| GOAL OF THE EXERCISE |
For every line in the records below that contains the word "filter", add one to a count, and report only that count.

| DATA SHOWN |
+ + +

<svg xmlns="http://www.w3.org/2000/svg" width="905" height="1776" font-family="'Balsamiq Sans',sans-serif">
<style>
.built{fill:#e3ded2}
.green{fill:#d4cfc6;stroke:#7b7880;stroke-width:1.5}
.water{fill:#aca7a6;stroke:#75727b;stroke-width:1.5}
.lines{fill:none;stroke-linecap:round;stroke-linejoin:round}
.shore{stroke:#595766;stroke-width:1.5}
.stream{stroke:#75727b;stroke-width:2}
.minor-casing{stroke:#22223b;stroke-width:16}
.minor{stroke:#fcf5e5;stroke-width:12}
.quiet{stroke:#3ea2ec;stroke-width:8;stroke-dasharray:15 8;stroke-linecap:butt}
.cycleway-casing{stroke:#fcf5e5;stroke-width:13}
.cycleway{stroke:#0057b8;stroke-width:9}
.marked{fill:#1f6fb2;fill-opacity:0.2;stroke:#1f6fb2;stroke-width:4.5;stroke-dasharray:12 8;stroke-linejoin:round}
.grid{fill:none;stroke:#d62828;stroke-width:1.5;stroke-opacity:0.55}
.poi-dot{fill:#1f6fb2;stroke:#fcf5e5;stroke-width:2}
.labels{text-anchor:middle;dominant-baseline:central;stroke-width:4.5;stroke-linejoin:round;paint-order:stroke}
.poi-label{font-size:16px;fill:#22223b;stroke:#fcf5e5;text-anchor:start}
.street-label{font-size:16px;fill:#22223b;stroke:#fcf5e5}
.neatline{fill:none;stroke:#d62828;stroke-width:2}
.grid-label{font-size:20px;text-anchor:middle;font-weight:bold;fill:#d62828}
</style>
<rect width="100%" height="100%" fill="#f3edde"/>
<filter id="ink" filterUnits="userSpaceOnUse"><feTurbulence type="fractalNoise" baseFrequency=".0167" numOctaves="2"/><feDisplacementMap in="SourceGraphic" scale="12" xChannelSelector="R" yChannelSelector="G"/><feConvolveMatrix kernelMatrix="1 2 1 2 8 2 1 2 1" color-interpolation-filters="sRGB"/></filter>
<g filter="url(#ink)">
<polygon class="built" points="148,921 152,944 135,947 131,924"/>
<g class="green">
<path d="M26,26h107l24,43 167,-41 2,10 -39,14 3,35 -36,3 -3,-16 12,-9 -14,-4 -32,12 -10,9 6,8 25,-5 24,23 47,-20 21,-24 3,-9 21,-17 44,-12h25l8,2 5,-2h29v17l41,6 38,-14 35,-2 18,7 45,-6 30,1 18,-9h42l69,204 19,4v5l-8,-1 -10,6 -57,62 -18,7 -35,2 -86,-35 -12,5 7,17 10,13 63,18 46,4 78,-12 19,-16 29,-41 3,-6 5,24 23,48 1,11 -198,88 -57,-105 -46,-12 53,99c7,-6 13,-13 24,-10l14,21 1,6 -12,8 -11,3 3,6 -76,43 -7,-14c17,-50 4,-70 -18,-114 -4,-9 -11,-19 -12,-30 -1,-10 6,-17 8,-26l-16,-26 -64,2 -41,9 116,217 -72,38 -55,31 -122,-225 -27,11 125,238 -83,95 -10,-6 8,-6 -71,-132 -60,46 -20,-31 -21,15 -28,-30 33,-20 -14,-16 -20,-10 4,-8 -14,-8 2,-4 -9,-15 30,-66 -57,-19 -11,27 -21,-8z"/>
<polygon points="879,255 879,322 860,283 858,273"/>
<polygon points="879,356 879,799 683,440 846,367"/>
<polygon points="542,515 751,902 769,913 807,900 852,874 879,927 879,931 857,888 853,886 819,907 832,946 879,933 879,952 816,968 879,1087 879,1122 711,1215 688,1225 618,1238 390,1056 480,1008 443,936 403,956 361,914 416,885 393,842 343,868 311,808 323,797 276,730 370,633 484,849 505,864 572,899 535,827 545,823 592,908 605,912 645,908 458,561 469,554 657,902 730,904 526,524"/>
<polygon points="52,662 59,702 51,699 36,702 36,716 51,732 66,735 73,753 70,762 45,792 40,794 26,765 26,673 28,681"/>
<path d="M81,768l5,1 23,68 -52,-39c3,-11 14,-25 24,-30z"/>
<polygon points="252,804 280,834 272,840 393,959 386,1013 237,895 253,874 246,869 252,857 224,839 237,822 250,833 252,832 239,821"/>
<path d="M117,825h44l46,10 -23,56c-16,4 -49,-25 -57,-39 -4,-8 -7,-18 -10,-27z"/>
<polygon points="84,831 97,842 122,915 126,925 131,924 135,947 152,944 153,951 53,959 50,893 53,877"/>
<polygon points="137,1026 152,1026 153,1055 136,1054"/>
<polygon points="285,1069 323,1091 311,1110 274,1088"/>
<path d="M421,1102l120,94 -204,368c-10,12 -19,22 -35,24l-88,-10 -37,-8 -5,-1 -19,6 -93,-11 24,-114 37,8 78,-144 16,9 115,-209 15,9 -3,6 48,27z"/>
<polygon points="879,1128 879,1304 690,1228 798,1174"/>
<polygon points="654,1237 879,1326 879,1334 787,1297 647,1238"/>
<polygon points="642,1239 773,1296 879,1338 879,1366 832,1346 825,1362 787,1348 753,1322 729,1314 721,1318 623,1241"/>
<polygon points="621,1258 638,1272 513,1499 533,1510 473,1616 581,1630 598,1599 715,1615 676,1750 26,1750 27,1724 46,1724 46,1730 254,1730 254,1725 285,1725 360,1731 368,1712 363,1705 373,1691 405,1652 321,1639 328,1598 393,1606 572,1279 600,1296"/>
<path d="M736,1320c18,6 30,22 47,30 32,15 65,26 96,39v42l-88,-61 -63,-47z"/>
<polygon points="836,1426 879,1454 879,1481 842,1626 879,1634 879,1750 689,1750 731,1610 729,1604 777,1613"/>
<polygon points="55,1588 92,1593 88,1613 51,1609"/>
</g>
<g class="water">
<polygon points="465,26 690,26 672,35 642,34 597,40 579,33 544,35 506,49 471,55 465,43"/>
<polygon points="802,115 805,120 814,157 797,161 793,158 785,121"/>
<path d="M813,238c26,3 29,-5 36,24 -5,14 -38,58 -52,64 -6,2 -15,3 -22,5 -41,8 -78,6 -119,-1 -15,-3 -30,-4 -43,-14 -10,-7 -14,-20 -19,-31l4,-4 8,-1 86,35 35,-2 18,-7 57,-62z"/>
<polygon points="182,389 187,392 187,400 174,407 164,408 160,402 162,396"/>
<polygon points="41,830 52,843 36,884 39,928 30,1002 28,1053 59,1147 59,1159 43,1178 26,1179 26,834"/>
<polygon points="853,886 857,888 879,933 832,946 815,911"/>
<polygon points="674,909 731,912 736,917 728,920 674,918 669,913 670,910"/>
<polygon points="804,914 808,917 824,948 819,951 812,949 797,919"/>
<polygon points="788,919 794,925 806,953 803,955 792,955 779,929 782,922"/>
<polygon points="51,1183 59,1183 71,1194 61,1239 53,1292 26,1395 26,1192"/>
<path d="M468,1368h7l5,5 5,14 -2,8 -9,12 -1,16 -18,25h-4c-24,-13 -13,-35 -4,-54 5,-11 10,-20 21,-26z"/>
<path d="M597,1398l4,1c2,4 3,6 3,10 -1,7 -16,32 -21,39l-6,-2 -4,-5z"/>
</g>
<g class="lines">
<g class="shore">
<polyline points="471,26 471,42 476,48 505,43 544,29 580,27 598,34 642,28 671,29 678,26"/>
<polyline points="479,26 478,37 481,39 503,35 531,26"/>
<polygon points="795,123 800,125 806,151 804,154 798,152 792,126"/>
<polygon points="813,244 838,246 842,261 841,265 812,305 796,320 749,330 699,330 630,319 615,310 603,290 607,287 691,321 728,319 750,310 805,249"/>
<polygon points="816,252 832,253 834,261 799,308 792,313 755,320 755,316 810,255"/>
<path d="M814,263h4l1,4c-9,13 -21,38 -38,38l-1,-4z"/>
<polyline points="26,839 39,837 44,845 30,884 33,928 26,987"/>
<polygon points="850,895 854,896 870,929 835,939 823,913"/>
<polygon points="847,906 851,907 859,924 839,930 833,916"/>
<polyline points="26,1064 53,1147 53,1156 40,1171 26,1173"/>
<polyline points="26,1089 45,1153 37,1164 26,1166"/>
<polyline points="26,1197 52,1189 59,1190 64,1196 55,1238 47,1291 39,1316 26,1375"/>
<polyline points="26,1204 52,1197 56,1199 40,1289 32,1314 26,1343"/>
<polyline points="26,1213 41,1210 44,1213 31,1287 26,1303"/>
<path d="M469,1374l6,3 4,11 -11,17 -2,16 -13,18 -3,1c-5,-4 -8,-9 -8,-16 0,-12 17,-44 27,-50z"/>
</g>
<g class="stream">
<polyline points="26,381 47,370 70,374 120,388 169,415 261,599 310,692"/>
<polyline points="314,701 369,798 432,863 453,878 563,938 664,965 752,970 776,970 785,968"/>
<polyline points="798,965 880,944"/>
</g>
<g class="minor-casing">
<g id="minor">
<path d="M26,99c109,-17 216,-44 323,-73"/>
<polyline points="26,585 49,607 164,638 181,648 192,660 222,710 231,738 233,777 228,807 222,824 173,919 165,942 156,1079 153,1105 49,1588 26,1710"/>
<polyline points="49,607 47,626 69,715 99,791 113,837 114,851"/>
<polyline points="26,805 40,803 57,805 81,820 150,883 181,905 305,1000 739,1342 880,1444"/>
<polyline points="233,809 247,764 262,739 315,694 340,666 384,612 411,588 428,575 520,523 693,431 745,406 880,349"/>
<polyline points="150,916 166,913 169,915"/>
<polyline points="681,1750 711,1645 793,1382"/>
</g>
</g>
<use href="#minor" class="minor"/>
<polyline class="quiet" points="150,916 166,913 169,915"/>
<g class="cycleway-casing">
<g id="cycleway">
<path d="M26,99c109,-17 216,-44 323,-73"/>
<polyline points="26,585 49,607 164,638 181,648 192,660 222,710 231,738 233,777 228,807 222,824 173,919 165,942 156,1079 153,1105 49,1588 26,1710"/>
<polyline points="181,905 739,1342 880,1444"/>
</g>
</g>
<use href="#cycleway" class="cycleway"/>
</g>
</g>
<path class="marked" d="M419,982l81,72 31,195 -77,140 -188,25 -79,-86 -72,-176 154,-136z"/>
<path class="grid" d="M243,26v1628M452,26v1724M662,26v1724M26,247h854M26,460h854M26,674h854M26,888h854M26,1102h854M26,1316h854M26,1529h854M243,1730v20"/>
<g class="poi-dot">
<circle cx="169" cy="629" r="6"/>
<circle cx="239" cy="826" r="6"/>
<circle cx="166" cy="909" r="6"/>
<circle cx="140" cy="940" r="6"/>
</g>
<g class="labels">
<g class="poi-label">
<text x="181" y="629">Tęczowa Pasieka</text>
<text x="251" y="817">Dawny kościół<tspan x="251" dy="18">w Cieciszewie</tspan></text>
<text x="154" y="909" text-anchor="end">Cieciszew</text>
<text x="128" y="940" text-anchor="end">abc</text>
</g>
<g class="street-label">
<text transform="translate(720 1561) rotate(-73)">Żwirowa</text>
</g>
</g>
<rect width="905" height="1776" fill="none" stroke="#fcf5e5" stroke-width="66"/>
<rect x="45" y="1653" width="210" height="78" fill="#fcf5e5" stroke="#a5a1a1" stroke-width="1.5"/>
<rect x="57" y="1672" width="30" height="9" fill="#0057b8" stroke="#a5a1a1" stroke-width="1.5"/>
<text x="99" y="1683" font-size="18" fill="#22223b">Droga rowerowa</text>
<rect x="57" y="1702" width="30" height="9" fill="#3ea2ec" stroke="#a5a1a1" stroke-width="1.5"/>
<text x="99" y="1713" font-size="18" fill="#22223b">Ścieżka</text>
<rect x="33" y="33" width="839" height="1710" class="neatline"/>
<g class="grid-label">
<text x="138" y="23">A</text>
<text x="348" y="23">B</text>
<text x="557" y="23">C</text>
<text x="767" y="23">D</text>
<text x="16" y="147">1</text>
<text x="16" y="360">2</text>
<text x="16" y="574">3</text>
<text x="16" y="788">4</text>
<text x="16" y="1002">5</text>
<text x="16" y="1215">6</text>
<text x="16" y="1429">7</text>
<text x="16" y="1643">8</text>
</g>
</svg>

+ + +

| COMPLETED EXERCISE |
2